Bandwagon founder transforms offline music gig directory into the region’s most influential music website.

Portrait of Tammy Strobel

Bandwagon founder transforms offline music gig directory into the region’s most influential music website.



I didn’t have a plan B when I started Bandwagon. I just had to make it work.

On a quest to find a jazz club while on a vacation in Helsinki, Clarence Chan braved sub-zero temperatures, and spent an hour on a bus and then on foot to get to it, only to discover that it had been turned into a tackle shop. He was gobsmacked. The club was the top hit on Google, but its address hadn’t been updated. He never did find the venue, but he found something better: the inspiration to start Bandwagon. 

Today, Bandwagon is an independent music media company and website that music lovers turn to for concert and event listings, and articles that spotlight local and regional acts and artistes. It has organised its own events, from music-focused pop-up markets to festivals on riverboats. It also recently worked with the National Arts Council to launch Hear65, a national movement to promote local music. Plus, it has full-time staff in offices in Singapore and the Philippines, and works with freelancers based in Malaysia, Indonesia and Taiwan. These are significant achievements for a company that’s only eight years old, and it all started with a simple Excel spreadsheet. 

After the disappointment in Helsinki, Chan realised people needed a gig directory that was dependable and informative. “I went online, searched ‘live music Singapore’ and took note of everything I could find. Facebook wasn’t big then so I had to crawl through forums and poorly designed websites,” the 33-year-old says. “I put all the information into a spreadsheet and shared it with my friends who liked music.” 

The spreadsheet proved so useful that friends encouraged him to put his listings on a website for easier reading and updating. The site launched in 2011, and upon graduating from Singapore Management University, the economics major decided to turn his passion project into a full-time career. “I made my first $800 by approaching (the now closed) Beer Market to buy a premium listing for its live music nights,” he recalls. “For the price of three beers a day, we can bring more music lovers there and hence, more business to a bar.” 

My Reading Room

The rest, as they say, is history. Chan managed to turn that $800 into enough revenue to bring in legendary guitarist Slash from Guns N’ Roses for a concert, gain clients like DBS Bank, Marina Bay Sands, Sportshub and Zouk, and win the Best PR Campaign: Government/Public Services for Hear65 at this year’s PR Awards – the first time a music campaign has won in this category.

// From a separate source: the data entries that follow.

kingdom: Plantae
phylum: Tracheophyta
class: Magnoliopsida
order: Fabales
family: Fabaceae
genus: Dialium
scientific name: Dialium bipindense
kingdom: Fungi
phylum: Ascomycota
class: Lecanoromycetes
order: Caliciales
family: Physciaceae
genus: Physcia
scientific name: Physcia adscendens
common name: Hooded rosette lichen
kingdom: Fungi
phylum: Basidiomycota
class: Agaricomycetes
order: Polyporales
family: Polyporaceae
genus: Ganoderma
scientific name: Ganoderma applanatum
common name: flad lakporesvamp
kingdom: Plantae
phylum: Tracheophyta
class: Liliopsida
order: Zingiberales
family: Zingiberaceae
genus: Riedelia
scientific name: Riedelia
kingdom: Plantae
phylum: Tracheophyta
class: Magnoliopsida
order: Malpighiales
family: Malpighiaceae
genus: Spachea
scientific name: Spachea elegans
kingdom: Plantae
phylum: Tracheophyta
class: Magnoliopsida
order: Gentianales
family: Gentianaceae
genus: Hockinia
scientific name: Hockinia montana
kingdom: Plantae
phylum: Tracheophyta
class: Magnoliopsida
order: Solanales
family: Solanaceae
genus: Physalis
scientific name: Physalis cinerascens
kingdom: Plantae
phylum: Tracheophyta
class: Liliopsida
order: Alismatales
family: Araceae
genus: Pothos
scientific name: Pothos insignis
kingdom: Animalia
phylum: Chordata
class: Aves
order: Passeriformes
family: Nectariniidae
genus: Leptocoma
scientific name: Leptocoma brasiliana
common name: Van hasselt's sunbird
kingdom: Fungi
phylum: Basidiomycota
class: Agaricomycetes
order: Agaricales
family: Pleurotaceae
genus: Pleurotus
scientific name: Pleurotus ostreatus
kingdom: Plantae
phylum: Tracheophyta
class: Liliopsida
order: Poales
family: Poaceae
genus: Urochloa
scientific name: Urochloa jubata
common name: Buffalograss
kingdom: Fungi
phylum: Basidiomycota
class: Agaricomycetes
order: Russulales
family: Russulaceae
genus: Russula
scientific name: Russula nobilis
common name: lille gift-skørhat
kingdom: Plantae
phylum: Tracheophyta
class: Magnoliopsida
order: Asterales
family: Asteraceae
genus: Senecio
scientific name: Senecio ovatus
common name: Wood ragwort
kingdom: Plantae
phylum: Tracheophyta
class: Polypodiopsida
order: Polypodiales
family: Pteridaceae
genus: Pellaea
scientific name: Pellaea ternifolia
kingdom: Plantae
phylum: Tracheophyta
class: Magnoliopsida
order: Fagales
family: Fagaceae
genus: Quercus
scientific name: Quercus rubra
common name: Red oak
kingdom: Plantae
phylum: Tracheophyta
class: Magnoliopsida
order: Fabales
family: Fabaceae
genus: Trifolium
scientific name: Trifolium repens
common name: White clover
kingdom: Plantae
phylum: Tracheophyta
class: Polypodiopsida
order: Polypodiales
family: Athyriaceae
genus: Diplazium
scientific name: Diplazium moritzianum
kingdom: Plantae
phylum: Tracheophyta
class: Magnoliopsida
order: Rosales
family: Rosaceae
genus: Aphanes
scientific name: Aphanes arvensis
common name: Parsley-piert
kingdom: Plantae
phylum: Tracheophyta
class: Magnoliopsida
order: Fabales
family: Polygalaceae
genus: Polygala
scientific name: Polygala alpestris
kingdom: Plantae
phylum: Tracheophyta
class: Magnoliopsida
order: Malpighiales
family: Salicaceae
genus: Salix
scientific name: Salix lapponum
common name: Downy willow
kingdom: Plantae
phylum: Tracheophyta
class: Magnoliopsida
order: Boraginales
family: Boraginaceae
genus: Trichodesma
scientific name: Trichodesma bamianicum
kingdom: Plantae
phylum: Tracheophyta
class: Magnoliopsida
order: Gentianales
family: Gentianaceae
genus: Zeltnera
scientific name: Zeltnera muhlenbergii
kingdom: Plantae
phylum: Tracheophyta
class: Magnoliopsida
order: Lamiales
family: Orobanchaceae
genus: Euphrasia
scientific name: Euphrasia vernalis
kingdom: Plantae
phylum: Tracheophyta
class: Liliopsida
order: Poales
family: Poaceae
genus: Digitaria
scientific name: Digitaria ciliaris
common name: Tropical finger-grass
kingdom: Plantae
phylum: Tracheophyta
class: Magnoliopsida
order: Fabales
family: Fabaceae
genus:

How has it succeeded in a market so niche that former music publications like BigO and Lime have failed? Setting up online is the obvious answer, but the company’s founder is really the magic ingredient. If you cut Chan open, you may find pompoms and batteries where his organs should be. “I’m blessed with a lot of enthusiasm,” he says. “My strength lies in pulling people together and getting them excited about what we’re doing.” Then, there is his tenacity. “I didn’t have a plan B when I started Bandwagon. I just had to make it work. If one pub says no, I head to the next one. I will invite my clients out and ask them how I can be more effective for them. When I have an idea, I’ll e-mail it to them and ask for opinions,” he says. 

It’s been an amazing run for Bandwagon so far, but Chan thinks it is still a work in progress. “We want to be the champions of the local music ecosystem but we’re still trying to break the mould. Performing music is still not the top choice for many as a career. It’s not enough for the ecosystem to have good musicians. We need good lawyers, accountants, coders and analysts, so the challenge now is to get more of these people into the industry. But I think we’re getting there.”